The purpose here is that the convex hull will act as a filter, removing all of "unimportant points" leaving only the extreme points. Of course, if the k-value is too high, you'll end up with something too close to the actual convex hull, instead of what you actually want.
This should start with a small k, at least 4, then increase it until you get what you seek. You should also probably only include the middle point for every 3 points where the angle is below a certain amount, d. This would ensure that all of the turns are at least d degrees (not implemented in code below). However, this should probably be done incrementally to avoid loss of information, same as increasing the k-value. Another possible improvement would be to actually re-run with points that were removed, and and only remove points that were not in both convex hulls, though this requires a higher minimum k-value of at least 8.
The following code seems to work fairly well, but could still use improvements for efficiency and noise removal. It's also rather inelegant in determining when it should stop, thus the code really only works (as it stands) from around k=4 to k=14.
def convex_filter(points,k):
new_points = []
for pts in (points[i:i + k] for i in xrange(0, len(points), k)):
hull = set(convex_hull(pts))
for point in pts:
if point in hull:
new_points.append(point)
return new_points
# How the points are obtained is a minor point, but they need to be in the right order.
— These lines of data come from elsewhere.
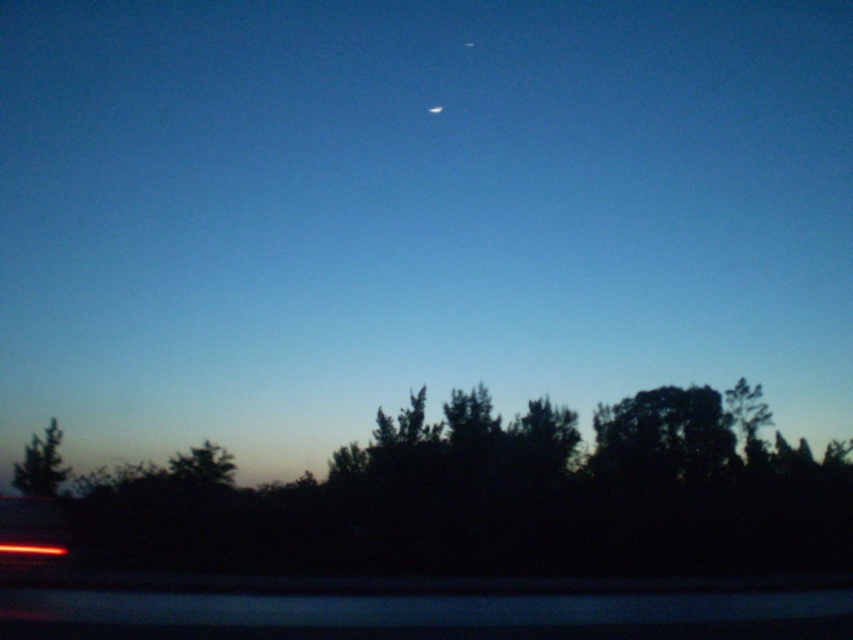
Does green matte tree at lower left appear on the left side of white glossy moon at upper center?

Yes, green matte tree at lower left is to the left of white glossy moon at upper center.

Between green matte tree at lower left and white glossy moon at upper center, which one appears on the left side from the viewer's perspective?

From the viewer's perspective, green matte tree at lower left appears more on the left side.

At what (x,y) coordinates should I click in order to perform the action: click on green matte tree at lower left. Please return your answer as a coordinate pair (x, y). This screenshot has width=853, height=640. Looking at the image, I should click on (41, 465).

Is point (418, 496) closer to camera compared to point (61, 440)?

Yes, it is in front of point (61, 440).

Between silhouette leafy tree at lower center and green matte tree at lower left, which one is positioned lower?

green matte tree at lower left is lower down.

Is point (602, 420) farther from viewer compared to point (38, 456)?

Yes, point (602, 420) is farther from viewer.

At what (x,y) coordinates should I click in order to perform the action: click on silhouette leafy tree at lower center. Please return your answer as a coordinate pair (x, y). Image resolution: width=853 pixels, height=640 pixels. Looking at the image, I should click on (494, 499).

Does silhouette leafy tree at lower center appear under white glossy moon at upper center?

Correct, silhouette leafy tree at lower center is located below white glossy moon at upper center.

Where is `silhouette leafy tree at lower center`? The width and height of the screenshot is (853, 640). silhouette leafy tree at lower center is located at coordinates (494, 499).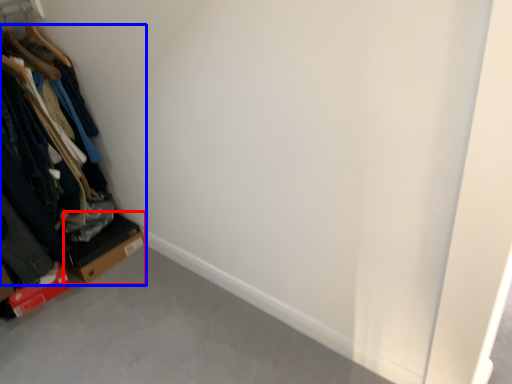
Question: Which object appears closest to the camera in this image, cardboard box (highlighted by a red box) or furniture (highlighted by a blue box)?

Choices:
 (A) cardboard box
 (B) furniture

Answer: (B)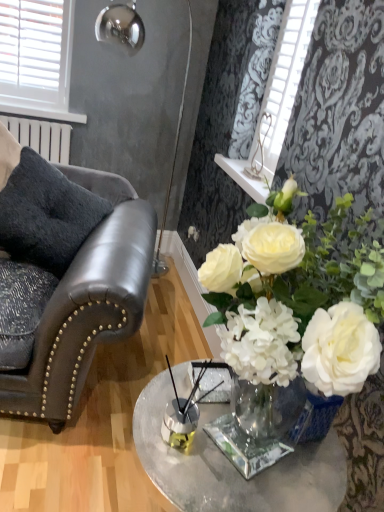
Question: Does point (183, 87) appear closer or farther from the camera than point (193, 472)?

Choices:
 (A) closer
 (B) farther

Answer: (B)

Question: Is metallic silver lamp at upper left in front of or behind clear glass table at center in the image?

Choices:
 (A) behind
 (B) front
x_coords = [float(x) for x in x.split()]
y_coords = [float(y) for y in y.split()]
points = zip(x_coords,y_coords)
k = 10
prev_length = 0
new_points = points
# Filter using the convex hull until no more points are removed
while len(new_points) != prev_length:
prev_length = len(new_points)
new_points = convex_filter(new_points,k)
Here is a screen shot of the above code with k=14. The 61 red dots are the ones that remain after the filter.
The approach you took sounds promising but your data is heavily oversampled. You could filter the x and y coordinates first, for example with a wide Gaussian and then downsample.
In MATLAB, you could use x = conv(x, normpdf(-10 : 10, 0, 5)) and then x = x(1 : 5 : end). You will have to tweak those numbers depending on the intrinsic persistence of the objects you are tracking and the average distance between points.
Then, you will be able to detect changes in direction very reliably, using the same approach you tried before, based on the scalar product, I imagine.
Another idea is to examine the left and the right surroundings at every point. This may be done by creating a linear regression of N points before and after each point. If the intersecting angle between the points is below some threshold, then you have an corner.
This may be done efficiently by keeping a queue of the points currently in the linear regression and replacing old points with new points, similar to a running average.
You finally have to merge adjacent corners to a single corner. E.g. choosing the point with the strongest corner property.